Overview
SSH shows "Host key verification failed" when the server’s host key is missing from, or conflicts with, your known_hosts file. This protects you from man‑in‑the‑middle attacks. Fixes involve verifying the host’s fingerprint, then updating known_hosts.
Common contexts in DevOps/Git:
- First-time SSH to a Git remote (e.g., [email protected])
- CI/CD runners with ephemeral home directories
- Rebuilt servers or rotated SSH host keys
Quickstart (safe defaults)
- First connection to a known-good host:
- Interactively: ssh -o StrictHostKeyChecking=accept-new user@host
- Non-interactive (CI): ssh-keyscan -H host >> ~/.ssh/known_hosts
- Host key changed and you trust the new host key:
- Remove old key: ssh-keygen -R host
- Add new key: ssh-keyscan -H host >> ~/.ssh/known_hosts
For Git remotes, replace host with your Git server (e.g., github.com, gitlab.com).
Minimal working example (CI-safe Git clone)
This snippet preloads known_hosts and clones over SSH without interactive prompts.
set -euo pipefail
# 1) Ensure SSH directory and correct permissions
mkdir -p ~/.ssh
chmod 700 ~/.ssh
# 2) Preload host key(s) safely
# Optional: pin key types to modern algorithms
ssh-keyscan -t rsa,ecdsa,ed25519 -H github.com >> ~/.ssh/known_hosts
chmod 600 ~/.ssh/known_hosts
# 3) Clone using SSH; no prompts
GIT_SSH_COMMAND="ssh -o StrictHostKeyChecking=yes" \
git clone [email protected]:org/repo.git
Notes:
- Use StrictHostKeyChecking=yes after you preload known_hosts. Avoid "no"; prefer accept-new or preloading.
- Repeat ssh-keyscan for each host you access (e.g., github.com, gitlab.com, your.internal.git).
Step-by-step fixes
- Identify the cause
- First connect: host is not in known_hosts.
- Host key changed: mismatch with stored key.
- Wrong host name or DNS: connecting to an unexpected server.
- Verify the fingerprint
- Obtain the host’s SSH fingerprint via your organization’s source of truth or console. Compare to ssh-keyscan output:
- ssh-keyscan -H host | ssh-keygen -lf -
- Remove stale entries (only if a change is confirmed)
ssh-keygen -R host
# If a non-standard port, include it: ssh-keygen -R "[host]:2222"
- Add the correct host key
mkdir -p ~/.ssh && chmod 700 ~/.ssh
ssh-keyscan -H host >> ~/.ssh/known_hosts
chmod 600 ~/.ssh/known_hosts
- Test SSH
ssh -o StrictHostKeyChecking=yes user@host exit
- Retry your Git operation
git ls-remote git@host:org/repo.git
# or
GIT_SSH_COMMAND="ssh -o StrictHostKeyChecking=yes" git clone git@host:org/repo.git
Git-specific tips
- Non-interactive pipelines:
- Preload keys with ssh-keyscan.
- Or use accept-new if your OpenSSH supports it (7.6+): GIT_SSH_COMMAND="ssh -o StrictHostKeyChecking=accept-new" git fetch
- Multiple hosts: maintain a single known_hosts shared across jobs or cache it between pipeline stages.
- Custom ports: use the [host]:port format in known_hosts and ssh-keygen -R.

#####

Reproduce the passage of the SSH host key text starting with "Step-by-step fixes" and going on through "an unexpected server.", putting "conflict" in place of "mismatch".

- **DATASET EXCERPTS**
#####

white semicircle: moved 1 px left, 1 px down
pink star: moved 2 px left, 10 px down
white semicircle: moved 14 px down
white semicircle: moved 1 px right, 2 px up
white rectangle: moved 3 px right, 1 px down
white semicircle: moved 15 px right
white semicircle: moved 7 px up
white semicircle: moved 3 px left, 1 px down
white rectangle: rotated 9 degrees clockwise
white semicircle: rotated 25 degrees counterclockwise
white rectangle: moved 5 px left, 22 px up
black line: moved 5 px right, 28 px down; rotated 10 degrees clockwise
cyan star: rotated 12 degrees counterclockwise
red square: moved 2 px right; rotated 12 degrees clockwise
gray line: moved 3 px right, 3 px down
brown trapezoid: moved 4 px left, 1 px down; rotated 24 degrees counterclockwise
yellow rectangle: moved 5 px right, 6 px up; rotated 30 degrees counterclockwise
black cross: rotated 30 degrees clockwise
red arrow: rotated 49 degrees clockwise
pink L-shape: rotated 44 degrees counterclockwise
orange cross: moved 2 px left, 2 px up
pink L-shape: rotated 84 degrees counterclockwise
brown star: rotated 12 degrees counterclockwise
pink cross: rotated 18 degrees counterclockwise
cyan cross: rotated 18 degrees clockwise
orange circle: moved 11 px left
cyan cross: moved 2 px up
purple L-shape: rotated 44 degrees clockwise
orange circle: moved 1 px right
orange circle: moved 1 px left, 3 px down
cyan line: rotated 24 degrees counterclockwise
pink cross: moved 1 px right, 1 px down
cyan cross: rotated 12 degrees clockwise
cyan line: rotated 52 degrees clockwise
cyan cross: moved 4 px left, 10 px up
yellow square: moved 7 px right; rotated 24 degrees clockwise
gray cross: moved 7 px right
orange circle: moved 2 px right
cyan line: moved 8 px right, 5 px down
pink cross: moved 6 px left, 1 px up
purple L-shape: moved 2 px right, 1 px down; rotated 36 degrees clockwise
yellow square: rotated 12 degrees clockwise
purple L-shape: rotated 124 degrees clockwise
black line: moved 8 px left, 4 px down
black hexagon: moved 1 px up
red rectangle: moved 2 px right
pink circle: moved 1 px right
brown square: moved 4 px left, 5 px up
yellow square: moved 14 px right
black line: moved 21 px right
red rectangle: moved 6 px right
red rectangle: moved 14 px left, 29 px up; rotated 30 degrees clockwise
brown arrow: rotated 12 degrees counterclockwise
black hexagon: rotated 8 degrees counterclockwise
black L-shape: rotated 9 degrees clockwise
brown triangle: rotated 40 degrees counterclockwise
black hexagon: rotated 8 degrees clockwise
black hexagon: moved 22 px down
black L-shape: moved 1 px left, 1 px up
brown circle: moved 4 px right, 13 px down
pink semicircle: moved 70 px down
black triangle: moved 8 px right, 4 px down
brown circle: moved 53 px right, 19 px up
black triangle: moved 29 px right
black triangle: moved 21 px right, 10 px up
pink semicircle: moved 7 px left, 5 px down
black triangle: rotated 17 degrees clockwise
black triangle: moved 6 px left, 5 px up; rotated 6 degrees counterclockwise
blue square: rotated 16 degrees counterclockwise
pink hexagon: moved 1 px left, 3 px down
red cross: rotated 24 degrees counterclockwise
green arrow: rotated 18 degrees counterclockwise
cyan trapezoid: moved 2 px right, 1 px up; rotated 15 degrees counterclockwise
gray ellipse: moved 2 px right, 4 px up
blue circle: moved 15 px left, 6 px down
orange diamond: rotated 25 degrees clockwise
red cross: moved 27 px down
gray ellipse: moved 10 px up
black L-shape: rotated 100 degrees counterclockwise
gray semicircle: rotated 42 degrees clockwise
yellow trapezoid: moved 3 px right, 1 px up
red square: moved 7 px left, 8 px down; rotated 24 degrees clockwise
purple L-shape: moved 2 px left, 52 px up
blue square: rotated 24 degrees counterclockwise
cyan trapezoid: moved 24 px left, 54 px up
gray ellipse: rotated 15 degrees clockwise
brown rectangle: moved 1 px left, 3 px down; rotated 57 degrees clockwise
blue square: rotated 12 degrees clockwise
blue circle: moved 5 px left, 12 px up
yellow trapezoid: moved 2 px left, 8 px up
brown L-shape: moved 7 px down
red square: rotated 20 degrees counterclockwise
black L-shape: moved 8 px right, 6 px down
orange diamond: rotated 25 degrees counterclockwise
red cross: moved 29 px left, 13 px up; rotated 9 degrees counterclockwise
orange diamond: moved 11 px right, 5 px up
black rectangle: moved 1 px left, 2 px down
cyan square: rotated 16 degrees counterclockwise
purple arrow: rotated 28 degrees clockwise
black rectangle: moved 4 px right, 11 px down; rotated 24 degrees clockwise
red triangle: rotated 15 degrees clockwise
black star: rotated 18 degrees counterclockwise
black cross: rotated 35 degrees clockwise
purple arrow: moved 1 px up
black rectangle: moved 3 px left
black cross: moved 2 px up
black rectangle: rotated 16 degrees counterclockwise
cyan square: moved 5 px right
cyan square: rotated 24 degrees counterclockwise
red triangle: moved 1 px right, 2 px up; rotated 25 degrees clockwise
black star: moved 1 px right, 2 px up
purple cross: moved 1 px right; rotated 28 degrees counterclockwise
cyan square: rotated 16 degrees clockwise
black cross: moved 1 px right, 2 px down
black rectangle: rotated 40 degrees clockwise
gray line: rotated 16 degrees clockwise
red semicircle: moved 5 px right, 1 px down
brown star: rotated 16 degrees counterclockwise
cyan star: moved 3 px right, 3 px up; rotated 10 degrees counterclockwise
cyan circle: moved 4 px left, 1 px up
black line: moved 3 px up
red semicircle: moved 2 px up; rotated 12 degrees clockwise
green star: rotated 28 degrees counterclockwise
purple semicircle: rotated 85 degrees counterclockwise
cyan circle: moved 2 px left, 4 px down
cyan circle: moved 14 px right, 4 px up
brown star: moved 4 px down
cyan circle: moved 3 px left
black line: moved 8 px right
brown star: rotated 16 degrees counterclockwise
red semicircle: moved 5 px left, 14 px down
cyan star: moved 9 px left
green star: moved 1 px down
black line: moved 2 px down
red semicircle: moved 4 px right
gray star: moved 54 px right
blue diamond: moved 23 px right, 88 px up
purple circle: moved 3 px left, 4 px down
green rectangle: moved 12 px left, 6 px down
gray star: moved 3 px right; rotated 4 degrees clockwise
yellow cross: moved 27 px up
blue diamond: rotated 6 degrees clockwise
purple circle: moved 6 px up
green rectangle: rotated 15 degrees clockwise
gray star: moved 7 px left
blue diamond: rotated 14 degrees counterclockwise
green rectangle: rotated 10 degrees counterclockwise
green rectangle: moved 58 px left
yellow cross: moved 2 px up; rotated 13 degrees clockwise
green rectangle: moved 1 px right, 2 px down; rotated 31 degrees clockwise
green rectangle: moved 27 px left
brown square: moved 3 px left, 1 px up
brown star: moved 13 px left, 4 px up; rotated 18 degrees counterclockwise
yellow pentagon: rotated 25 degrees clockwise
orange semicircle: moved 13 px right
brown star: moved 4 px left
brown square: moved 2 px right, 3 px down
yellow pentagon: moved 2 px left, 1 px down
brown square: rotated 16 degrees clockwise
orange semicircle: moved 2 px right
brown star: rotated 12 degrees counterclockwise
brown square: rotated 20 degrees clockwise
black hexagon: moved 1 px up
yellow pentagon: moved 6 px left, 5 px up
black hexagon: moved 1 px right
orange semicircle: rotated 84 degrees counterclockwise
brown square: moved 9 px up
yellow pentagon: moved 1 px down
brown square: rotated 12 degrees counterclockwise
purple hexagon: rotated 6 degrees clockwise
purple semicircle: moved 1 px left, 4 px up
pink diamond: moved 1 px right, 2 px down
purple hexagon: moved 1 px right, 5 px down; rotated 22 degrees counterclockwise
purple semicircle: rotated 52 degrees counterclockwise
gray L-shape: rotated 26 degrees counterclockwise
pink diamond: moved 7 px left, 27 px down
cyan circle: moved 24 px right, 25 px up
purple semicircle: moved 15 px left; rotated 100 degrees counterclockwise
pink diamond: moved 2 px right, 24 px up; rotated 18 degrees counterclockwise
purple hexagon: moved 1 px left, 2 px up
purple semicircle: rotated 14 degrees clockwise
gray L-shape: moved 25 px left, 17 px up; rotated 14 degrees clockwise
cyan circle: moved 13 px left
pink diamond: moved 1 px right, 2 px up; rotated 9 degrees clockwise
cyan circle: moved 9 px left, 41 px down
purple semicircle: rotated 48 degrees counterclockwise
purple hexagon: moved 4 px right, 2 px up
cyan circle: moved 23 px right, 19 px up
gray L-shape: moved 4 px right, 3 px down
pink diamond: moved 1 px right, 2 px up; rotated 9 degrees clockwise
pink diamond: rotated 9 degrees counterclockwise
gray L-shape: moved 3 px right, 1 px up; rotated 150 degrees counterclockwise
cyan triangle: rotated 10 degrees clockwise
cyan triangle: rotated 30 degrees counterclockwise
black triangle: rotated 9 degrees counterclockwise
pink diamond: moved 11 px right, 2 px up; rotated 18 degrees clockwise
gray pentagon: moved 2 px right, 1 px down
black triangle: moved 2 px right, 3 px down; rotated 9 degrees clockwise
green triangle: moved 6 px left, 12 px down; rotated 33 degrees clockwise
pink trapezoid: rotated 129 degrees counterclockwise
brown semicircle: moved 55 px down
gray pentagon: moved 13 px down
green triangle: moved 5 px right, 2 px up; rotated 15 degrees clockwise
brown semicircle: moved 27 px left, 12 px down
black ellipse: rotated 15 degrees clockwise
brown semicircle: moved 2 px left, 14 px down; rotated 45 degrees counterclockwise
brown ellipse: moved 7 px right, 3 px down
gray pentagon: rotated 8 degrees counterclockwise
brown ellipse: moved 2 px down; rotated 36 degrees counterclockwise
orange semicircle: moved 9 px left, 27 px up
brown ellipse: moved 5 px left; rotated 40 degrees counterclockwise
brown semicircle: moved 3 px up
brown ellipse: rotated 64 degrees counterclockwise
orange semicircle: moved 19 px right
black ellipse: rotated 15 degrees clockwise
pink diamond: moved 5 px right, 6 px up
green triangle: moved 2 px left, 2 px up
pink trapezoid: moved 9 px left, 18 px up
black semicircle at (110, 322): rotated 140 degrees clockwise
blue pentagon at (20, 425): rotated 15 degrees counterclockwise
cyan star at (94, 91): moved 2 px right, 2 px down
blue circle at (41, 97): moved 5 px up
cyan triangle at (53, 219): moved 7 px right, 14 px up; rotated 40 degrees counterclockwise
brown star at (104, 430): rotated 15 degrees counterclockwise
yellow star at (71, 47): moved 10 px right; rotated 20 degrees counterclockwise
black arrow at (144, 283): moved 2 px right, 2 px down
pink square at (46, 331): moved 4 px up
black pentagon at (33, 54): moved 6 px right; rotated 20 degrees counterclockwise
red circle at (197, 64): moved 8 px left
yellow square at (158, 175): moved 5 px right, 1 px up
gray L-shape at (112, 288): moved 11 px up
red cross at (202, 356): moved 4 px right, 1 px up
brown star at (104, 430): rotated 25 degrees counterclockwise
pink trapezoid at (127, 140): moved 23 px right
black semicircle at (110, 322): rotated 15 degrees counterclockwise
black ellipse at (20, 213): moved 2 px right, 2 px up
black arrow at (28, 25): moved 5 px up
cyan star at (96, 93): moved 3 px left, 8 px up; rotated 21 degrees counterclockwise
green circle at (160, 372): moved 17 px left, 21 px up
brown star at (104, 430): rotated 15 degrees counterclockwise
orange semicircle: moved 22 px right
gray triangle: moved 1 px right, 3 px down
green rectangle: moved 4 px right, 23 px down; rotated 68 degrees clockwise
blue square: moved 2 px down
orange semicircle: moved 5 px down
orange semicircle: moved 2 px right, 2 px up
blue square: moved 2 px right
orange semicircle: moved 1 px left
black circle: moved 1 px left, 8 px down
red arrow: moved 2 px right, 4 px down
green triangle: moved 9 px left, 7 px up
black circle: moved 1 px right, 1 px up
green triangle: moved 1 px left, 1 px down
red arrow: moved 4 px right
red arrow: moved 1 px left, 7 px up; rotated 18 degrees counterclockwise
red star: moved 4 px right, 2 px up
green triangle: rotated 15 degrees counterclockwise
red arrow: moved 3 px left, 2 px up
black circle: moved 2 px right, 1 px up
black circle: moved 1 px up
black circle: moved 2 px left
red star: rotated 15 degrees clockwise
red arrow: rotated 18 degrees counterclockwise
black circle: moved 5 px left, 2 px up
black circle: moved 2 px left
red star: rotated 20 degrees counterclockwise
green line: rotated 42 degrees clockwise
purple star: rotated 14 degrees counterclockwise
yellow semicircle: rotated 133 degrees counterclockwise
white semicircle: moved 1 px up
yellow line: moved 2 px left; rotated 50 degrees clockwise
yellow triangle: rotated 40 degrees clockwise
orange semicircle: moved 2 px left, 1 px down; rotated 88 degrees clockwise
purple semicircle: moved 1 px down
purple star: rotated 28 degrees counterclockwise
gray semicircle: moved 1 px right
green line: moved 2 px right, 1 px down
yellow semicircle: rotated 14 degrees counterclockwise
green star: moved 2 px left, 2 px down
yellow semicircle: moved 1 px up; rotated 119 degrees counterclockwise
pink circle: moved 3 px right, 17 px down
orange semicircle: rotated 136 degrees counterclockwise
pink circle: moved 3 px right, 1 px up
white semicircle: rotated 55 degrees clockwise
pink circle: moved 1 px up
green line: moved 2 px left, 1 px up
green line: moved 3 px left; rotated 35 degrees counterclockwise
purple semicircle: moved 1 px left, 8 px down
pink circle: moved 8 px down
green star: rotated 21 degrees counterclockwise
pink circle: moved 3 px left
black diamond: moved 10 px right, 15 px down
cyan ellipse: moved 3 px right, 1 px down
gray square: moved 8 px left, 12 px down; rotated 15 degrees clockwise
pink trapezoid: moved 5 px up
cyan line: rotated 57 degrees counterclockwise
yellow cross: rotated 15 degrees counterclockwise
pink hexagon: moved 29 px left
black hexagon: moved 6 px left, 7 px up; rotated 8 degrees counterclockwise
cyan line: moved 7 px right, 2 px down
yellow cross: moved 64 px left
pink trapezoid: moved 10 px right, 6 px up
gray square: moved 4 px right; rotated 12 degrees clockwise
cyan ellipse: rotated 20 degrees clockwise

#####

- **ANSWER SECTION**
Step-by-step fixes
- Identify the cause
- First connect: host is not in known_hosts.
- Host key changed: conflict with stored key.
- Wrong host name or DNS: connecting to an unexpected server.